Your goal
Please print every line from the one containing "[597,379,659,394] (2021, pg." through the last line of the records below, exactly as written and nothing more.

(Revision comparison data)
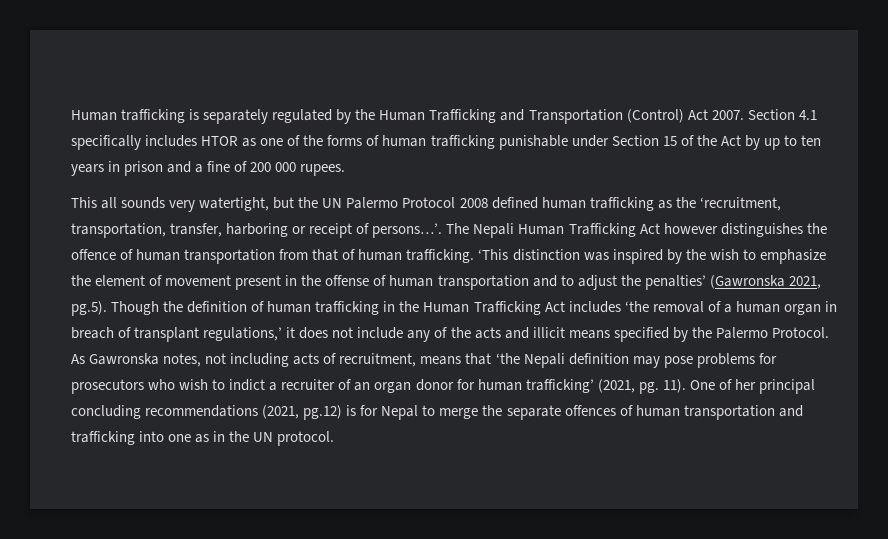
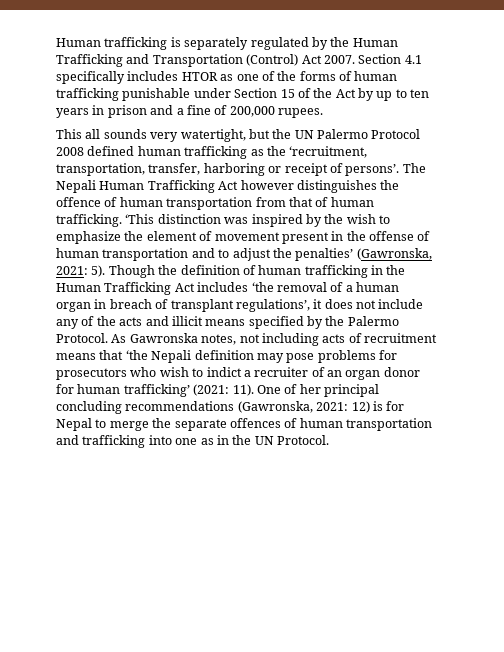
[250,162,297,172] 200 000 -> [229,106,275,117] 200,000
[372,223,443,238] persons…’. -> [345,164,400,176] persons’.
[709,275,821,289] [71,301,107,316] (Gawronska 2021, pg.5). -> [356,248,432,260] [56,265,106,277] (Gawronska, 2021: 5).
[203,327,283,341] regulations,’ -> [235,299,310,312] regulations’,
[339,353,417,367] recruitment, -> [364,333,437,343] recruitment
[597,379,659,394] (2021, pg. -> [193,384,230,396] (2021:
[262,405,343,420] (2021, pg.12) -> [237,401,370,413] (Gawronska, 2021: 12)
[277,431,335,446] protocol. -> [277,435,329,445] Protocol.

Written solution
[597,379,659,394] (2021, pg. -> [193,384,230,396] (2021:
[262,405,343,420] (2021, pg.12) -> [237,401,370,413] (Gawronska, 2021: 12)
[277,431,335,446] protocol. -> [277,435,329,445] Protocol.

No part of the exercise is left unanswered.